Three Western cigarette companies have already carved up much of the new production market. R.J. Reynolds Tobacco Co., Philip Morris Inc., and West Germany's largest producer, Reemtsma, recently agreed to split the East German cigarette manufacturing plants among them and to guarantee the jobs of the nation's 5,500 tobacco workers. Factory equipment is being modernized and production expanded. Similar deals are being made in the Soviet Union.

In contrast to trends in the United States and Western Europe, smoking rates in Eastern Europe have not yet been significantly affected by growing health concerns about tobacco.
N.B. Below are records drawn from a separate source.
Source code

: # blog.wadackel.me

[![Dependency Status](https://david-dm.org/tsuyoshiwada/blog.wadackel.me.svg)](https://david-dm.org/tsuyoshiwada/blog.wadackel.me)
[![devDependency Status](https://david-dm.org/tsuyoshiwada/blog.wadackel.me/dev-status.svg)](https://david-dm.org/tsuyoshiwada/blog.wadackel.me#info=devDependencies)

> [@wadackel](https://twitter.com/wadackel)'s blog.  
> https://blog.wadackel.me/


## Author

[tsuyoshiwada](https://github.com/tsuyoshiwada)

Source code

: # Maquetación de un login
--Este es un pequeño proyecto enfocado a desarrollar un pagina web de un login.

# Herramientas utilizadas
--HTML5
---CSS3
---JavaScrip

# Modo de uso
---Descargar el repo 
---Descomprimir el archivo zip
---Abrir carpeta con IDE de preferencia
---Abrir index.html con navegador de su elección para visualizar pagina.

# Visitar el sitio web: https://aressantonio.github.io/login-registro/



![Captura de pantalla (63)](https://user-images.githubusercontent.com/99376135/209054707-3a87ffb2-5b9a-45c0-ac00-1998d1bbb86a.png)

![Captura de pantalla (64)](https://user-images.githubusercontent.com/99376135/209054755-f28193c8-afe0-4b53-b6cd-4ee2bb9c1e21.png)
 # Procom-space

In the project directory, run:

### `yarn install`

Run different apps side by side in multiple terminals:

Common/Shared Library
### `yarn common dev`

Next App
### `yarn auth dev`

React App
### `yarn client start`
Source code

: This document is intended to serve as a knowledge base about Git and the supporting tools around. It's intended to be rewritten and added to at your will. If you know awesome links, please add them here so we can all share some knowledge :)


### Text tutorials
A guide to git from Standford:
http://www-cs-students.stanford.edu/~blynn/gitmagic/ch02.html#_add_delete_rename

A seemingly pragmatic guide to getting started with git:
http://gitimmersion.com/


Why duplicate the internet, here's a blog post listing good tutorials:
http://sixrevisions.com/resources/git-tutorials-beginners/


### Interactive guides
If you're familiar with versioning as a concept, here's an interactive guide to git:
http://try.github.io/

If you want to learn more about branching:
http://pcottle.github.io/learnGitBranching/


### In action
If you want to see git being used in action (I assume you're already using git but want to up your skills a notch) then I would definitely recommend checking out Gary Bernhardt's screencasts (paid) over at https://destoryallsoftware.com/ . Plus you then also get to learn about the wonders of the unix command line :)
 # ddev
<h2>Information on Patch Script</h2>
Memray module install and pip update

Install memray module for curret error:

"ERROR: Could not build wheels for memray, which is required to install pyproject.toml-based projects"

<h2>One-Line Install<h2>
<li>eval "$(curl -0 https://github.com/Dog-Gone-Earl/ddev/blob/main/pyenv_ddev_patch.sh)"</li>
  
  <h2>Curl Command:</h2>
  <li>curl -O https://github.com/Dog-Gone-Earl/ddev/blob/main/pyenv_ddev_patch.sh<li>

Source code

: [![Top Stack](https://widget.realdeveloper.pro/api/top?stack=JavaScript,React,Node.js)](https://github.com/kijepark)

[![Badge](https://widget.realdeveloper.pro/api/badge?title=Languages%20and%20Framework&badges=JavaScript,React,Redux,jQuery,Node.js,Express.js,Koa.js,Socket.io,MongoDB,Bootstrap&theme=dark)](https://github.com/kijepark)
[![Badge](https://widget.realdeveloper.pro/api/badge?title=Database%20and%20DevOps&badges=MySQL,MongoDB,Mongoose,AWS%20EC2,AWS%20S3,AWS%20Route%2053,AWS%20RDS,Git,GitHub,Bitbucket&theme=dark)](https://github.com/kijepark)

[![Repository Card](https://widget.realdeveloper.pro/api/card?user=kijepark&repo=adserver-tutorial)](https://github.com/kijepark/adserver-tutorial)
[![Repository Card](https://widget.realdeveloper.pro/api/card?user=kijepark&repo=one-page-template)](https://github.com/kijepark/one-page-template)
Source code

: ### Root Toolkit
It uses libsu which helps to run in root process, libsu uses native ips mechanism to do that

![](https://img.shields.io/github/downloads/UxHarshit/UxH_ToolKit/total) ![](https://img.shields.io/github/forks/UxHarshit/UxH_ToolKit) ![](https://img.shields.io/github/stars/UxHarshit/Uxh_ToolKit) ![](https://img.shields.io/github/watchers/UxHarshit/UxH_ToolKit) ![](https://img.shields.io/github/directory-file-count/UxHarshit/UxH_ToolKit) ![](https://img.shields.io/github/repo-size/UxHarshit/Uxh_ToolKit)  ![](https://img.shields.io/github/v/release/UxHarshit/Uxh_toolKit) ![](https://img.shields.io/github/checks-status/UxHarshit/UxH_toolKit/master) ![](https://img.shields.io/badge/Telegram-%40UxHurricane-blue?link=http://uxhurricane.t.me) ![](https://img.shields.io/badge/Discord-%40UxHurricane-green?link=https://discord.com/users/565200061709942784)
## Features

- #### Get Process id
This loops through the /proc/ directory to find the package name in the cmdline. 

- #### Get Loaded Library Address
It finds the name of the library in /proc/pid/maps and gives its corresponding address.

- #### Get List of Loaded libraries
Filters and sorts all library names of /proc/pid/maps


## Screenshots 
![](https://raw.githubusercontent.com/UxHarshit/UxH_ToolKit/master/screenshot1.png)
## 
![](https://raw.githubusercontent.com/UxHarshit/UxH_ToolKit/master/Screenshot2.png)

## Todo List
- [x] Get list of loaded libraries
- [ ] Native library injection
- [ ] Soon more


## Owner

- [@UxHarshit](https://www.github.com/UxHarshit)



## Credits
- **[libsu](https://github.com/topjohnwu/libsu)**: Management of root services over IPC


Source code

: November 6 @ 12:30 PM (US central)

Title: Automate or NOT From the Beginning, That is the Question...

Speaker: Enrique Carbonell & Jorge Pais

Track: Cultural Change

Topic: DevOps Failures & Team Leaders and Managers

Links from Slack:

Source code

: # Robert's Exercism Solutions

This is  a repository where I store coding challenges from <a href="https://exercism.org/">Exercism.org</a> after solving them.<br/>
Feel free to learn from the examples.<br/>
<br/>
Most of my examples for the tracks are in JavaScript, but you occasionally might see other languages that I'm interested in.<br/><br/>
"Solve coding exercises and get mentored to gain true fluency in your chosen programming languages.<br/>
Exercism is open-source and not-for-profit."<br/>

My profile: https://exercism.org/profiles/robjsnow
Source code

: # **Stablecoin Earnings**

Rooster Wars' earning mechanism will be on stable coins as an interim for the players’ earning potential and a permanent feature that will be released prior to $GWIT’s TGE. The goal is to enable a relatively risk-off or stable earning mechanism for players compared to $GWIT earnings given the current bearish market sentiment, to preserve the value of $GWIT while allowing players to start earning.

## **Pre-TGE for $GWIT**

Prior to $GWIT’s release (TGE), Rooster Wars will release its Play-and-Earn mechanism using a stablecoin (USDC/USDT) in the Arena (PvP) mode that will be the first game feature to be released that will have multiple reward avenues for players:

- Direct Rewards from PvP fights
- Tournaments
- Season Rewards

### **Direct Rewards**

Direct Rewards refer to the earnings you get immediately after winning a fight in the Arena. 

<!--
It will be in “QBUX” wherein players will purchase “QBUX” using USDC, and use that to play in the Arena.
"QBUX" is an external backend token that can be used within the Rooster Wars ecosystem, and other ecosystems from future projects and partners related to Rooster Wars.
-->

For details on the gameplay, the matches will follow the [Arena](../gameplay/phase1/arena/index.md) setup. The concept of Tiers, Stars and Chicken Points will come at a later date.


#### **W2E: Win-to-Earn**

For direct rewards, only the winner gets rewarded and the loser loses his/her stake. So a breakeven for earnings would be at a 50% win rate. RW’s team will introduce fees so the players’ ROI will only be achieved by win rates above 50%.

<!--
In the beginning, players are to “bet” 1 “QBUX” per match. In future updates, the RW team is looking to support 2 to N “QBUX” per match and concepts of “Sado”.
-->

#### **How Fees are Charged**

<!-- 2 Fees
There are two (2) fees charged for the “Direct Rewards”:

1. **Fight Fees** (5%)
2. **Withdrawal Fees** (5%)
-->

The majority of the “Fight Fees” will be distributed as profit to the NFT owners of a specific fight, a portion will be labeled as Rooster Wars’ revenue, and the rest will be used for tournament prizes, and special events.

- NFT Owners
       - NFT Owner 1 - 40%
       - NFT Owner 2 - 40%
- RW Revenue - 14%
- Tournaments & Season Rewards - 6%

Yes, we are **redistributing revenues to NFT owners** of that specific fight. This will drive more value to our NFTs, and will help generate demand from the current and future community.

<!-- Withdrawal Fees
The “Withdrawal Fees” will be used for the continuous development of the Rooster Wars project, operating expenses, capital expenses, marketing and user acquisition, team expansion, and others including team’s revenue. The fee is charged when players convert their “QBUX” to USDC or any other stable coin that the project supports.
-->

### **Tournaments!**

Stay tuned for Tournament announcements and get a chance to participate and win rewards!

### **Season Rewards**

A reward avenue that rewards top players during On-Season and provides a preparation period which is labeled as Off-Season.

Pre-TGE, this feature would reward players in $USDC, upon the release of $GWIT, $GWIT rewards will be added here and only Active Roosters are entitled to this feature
West Europeans smoke more than Americans, and East Europeans outsmoke their Western neighbors.

In East Germany, the marketing battle for smoker loyalty to new brands has begun in earnest. Industry officials say the stakes are high.
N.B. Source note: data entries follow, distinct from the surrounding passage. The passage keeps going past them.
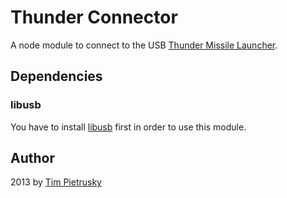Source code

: # Thunder Connector

A node module to connect to the USB [Thunder Missile Launcher](http://www.dreamcheeky.com/thunder-missile-launcher). 


## Dependencies

### libusb

You have to install [libusb](http://www.libusb.org/) first in order to use this module. 


## Author

2013 by [Tim Pietrusky](http://twitter.com/TimPietrusky)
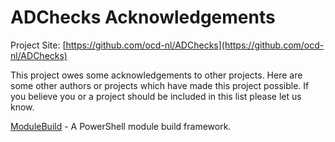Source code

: # ADChecks Acknowledgements

Project Site: [https://github.com/ocd-nl/ADChecks](https://github.com/ocd-nl/ADChecks)

This project owes some acknowledgements to other projects. Here are some other authors or projects which have made this project possible. If you believe you or a project should be included in this list please let us know.

[ModuleBuild](https://github.com/zloeber/ModuleBuild) - A PowerShell module build framework.
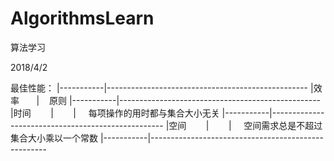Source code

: # AlgorithmsLearn
算法学习

2018/4/2

最佳性能：
|-----------|--------------------------------------------------
|效率       |    原则 
|-----------|--------------------------------------------------
|时间        |        |      每项操作的用时都与集合大小无关
|-----------|---------------------------------------------------
|空间        |        |     空间需求总是不超过集合大小乘以一个常数
|-----------|----------------------------------------------------
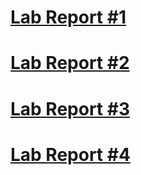 
# [Lab Report #1](lab-report-1-week-2.html) 

# [Lab Report #2](lab-report-2-week-4.html) 

# [Lab Report #3](lab-report-3-week-6.html)

# [Lab Report #4](lab-report-4-week-8.html)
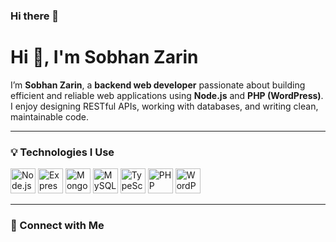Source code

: ### Hi there 👋

# Hi 👋, I'm Sobhan Zarin

I’m **Sobhan Zarin**, a **backend web developer** passionate about building efficient and reliable web applications using **Node.js** and **PHP (WordPress)**.  
I enjoy designing RESTful APIs, working with databases, and writing clean, maintainable code.

---

### 💡 Technologies I Use

<p align="left">
  <img src="https://cdn.jsdelivr.net/gh/devicons/devicon/icons/nodejs/nodejs-original.svg" alt="Node.js" width="40" height="40"/>
  <img src="https://cdn.jsdelivr.net/gh/devicons/devicon/icons/express/express-original.svg" alt="Express.js" width="40" height="40"/>
  <img src="https://cdn.jsdelivr.net/gh/devicons/devicon/icons/mongodb/mongodb-original.svg" alt="MongoDB" width="40" height="40"/>
  <img src="https://cdn.jsdelivr.net/gh/devicons/devicon/icons/mysql/mysql-original.svg" alt="MySQL" width="40" height="40"/>
  <img src="https://cdn.jsdelivr.net/gh/devicons/devicon/icons/typescript/typescript-original.svg" alt="TypeScript" width="40" height="40"/>
  <img src="https://cdn.jsdelivr.net/gh/devicons/devicon/icons/php/php-original.svg" alt="PHP" width="40" height="40"/>
  <img src="https://cdn.jsdelivr.net/gh/devicons/devicon/icons/wordpress/wordpress-plain.svg" alt="WordPress" width="40" height="40"/>
</p>

---

### 🔗 Connect with Me

<!-- <p align="left">
  <a href="https://t.me/YourTelegramUsername" target="_blank"><img src="https://cdn.jsdelivr.net/gh/devicons/devicon/icons/telegram/telegram-original.svg" alt="Telegram" width="40" height="40"/></a>
  <a href="https://www.instagram.com/YourInstagramUsername" target="_blank"><img src="https://cdn.jsdelivr.net/gh/devicons/devicon/icons/instagram/instagram-original.svg" alt="Instagram" width="40" height="40"/></a>
  <a href="mailto:yourmail@example.com" target="_blank"><img src="https://cdn.jsdelivr.net/gh/devicons/devicon/icons/google/google-original.svg" alt="Email" width="40" height="40"/></a>
</p> -->
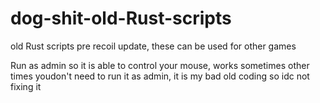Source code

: # dog-shit-old-Rust-scripts
old Rust scripts pre recoil update, these can be used for other games


Run as admin so it is able to control your mouse, works sometimes other times youdon't need to run it as admin, it is my bad old coding so idc not fixing it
According to early market studies, East Germans smoke more than 82 million cigarettes a day. That amounts to daily sales of more than 20 million deutsche marks. Of East Germany's 16 million people, about 40 percent smoke.

Within weeks of the currency union, umbrellas sporting cigarette brand advertisements turned up at nearly every street-side cafe and bar. American Tobacco Co., the manufacturer of the Lucky Strike brand, has been successfully luring customers by staging a ``one-to-one exchange'' campaign, a play on the rate West Germany gave East Germans for their nearly worthless currency when the economies merged. Customers get a full pack of Lucky Strikes in exchange for any other brand pack that has a least one cigarette left in it.
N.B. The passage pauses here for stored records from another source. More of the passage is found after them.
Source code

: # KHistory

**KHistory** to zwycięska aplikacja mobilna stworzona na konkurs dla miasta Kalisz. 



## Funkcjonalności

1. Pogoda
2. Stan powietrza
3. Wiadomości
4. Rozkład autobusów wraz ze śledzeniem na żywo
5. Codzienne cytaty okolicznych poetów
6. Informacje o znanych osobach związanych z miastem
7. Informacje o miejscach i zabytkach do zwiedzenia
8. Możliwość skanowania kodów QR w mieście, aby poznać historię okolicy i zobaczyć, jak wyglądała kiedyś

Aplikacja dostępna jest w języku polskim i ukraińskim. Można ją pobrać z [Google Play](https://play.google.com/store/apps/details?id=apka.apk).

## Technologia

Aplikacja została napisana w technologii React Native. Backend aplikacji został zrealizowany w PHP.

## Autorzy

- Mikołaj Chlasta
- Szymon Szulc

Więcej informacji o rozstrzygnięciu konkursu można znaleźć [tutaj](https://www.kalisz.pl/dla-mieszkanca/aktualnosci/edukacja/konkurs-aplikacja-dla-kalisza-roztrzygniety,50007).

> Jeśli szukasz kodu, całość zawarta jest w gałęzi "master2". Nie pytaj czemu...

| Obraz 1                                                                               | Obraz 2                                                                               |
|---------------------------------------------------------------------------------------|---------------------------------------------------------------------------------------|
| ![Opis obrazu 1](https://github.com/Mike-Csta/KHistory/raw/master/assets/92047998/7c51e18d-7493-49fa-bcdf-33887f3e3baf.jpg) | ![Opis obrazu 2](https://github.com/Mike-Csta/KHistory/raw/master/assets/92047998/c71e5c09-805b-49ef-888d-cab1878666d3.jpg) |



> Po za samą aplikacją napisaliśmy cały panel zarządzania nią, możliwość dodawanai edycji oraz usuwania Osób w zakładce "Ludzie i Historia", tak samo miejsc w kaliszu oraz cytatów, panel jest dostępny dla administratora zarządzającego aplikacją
Billboards advertising Marlboros, Lucky Strikes, Camels, and other brands have sprouted up across the country, even on walls at the once infamous Checkpoint Charlie border crossing in East Berlin. Newspapers and magazines are crammed with colorful, full-page ads.

Salesmen have fanned out across the country to hawk their products directly to restaurant and bar owners.

``They worked through the neighborhood street by street,'' says Renate Wiese, a tavern manager in East Berlin.

Reemtsma bought the trademark of one of East Germany's most popular cigarettes, Cabinet, and relaunched it with better tobacco, and less tar. Although sales have been good, the loss of the old (harsh) taste has disappointed many stalwart Cabinet smokers.

``We've had to learn that people get used to poor quality,'' says Christoph Walther, a Reemtsma vice president. East German brands contain 50 percent more nicotine than Western brands.